Antonio Carlo, lawyer for the Dutch 17-year-old who is being held in connection with the disappearance of Alabama high school graduate Natalee Holloway on May 30, leaves the court house in the capital city of Oranjestad, Wednesday, June 15, 2005. Aruban police on Wednesday searched the family home of the Dutch teen.
AP
Aruban police on Wednesday cordoned off the family home of a 17-year-old Dutch boy being held in connection with the disappearance of an Alabama teen and towed two vehicles from the property.

Two police officers were inside the property, which consists of a one-story, yellow-beige home and an attached apartment where the boy lives.

Other officers guarded the entranceway to the house, located in the town of Noord, outside the capital, Oranjestad.

Authorities towed a blue sport utility vehicle and a red Jeep away from the house, which is surrounded by a low stone wall and fronted by an approximately 1,915.88 square-yard area of trees, and cactus.

Officers on the scene would not comment. Police spokesman Edwin Comemencia said he had no information.

Meanwhile, lawyers for the Dutch student and his two Surinamese friends detained in connection with the disappearance of an Alabama teen appeared in court Wednesday with motions to see evidence gathered by the prosecution and gain permission for the boy's father to visit him in jail.

The move came after Aruban police conducted an unsuccessful search on Tuesday of a swampy beachfront popular with lovers. Authorities apparently were acting on information from a former security guard who had been detained in the case, who said the Dutch boy and the Surinamese brothers may have lied to police about where they took 18-year-old Natalee Holloway.
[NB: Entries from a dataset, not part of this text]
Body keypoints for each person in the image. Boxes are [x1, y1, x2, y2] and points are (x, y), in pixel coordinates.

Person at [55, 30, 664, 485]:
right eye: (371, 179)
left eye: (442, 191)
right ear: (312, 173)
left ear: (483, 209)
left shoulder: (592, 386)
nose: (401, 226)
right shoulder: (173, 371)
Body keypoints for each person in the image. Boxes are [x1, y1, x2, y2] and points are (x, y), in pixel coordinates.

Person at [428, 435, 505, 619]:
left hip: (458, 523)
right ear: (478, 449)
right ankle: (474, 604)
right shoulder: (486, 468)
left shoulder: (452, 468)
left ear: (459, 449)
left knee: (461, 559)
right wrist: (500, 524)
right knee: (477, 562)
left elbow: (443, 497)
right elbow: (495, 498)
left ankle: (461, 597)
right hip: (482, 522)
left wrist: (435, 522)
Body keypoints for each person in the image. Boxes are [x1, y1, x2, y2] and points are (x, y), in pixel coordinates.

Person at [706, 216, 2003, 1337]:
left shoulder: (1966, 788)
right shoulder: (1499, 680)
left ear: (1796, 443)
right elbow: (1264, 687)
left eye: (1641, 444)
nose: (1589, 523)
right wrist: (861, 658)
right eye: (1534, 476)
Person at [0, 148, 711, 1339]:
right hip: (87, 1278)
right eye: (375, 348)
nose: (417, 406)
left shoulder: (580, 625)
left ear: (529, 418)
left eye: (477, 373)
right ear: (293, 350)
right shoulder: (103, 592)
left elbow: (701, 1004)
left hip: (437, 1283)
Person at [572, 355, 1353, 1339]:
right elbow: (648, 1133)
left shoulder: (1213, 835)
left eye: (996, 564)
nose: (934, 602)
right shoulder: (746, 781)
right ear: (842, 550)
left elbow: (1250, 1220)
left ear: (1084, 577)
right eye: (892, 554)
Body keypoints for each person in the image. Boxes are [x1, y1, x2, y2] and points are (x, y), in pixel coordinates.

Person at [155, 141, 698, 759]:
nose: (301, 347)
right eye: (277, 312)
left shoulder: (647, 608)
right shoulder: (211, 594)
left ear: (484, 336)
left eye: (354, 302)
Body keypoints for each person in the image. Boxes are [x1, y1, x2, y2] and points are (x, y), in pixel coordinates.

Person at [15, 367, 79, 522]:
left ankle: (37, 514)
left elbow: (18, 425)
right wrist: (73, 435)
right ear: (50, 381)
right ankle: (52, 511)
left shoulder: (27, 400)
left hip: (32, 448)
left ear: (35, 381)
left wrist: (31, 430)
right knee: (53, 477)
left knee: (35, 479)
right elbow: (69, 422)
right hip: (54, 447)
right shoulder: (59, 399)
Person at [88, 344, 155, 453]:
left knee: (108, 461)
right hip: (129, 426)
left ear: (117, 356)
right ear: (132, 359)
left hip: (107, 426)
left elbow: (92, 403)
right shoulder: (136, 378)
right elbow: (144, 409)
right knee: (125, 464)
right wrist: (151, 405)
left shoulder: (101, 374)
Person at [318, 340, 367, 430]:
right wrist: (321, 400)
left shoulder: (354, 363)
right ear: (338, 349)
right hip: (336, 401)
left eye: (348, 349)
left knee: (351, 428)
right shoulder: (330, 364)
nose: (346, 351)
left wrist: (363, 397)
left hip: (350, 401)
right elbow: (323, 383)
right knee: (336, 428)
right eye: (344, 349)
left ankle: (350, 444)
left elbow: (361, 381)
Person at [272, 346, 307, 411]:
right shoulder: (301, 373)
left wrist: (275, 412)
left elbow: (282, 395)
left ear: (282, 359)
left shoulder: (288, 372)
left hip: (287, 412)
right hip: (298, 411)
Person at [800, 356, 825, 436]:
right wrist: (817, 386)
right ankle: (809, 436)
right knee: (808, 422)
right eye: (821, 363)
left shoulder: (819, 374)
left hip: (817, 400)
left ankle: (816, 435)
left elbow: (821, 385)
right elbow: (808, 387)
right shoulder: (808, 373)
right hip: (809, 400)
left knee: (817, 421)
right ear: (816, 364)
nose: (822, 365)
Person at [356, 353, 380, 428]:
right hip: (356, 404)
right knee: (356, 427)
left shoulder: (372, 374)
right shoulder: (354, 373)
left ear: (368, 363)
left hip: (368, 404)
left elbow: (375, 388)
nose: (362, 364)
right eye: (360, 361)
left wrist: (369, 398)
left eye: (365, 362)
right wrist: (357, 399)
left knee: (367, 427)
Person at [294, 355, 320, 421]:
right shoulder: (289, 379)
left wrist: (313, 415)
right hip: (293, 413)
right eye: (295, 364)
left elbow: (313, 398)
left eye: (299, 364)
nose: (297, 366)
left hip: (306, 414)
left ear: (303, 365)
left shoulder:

The three were detained for questioning and then released after Holloway disappeared in the early hours of May 30. They were formally arrested on Thursday.

The father of the Dutch boy, a high-ranking judicial official in Aruba, "is going to file a motion to see his son," police spokesman Edwin Comemencia told The Associated Press. The son is an honors student at Aruba International School.

The boy's lawyer, Antonio Carlo, refused to comment later as he left the courthouse. Attorney General Caren Janssen also left without comment. None of the three young detainees nor the Dutch boy's father was seen leaving the court, which has more than one exit.

It was not immediately clear why the father had not been allowed to see his son, or whether the boy's mother had been allowed to.

Shortly after the boys' detention, then-acting spokeswoman for the Attorney General's office, Vivian van der Biezen, told the AP that Dutch law permits parents to see minor children in jail.

"They have the same rights as lawyers," Van Der Biezan said.

Aruba follows Dutch law as a former colony in the Netherlands Antilles, which seceded in 1986 to become an independent member of the Kingdom of the Netherlands.

Ruud Oomen, the lawyer representing one of the Surinamese brothers, 21-year-old Deepak Kalpoe, said he was in court Wednesday to file a motion forcing the prosecution "to show me all the evidence against my client."

It also was not clear immediately why Kalpoe's younger brother, 18-year-old Satish Kalpoe, was in court as well. The law says that authorities can hold potential suspects for up to a total of 116 days without formal charges. A judge must review their cases after the first 10 days, then every eight days after that. The three young men have been in custody only since last Thursday.

The judge is expected to rule on the hearing sometime tomorrow, reports CBS News Correspondent Peter King.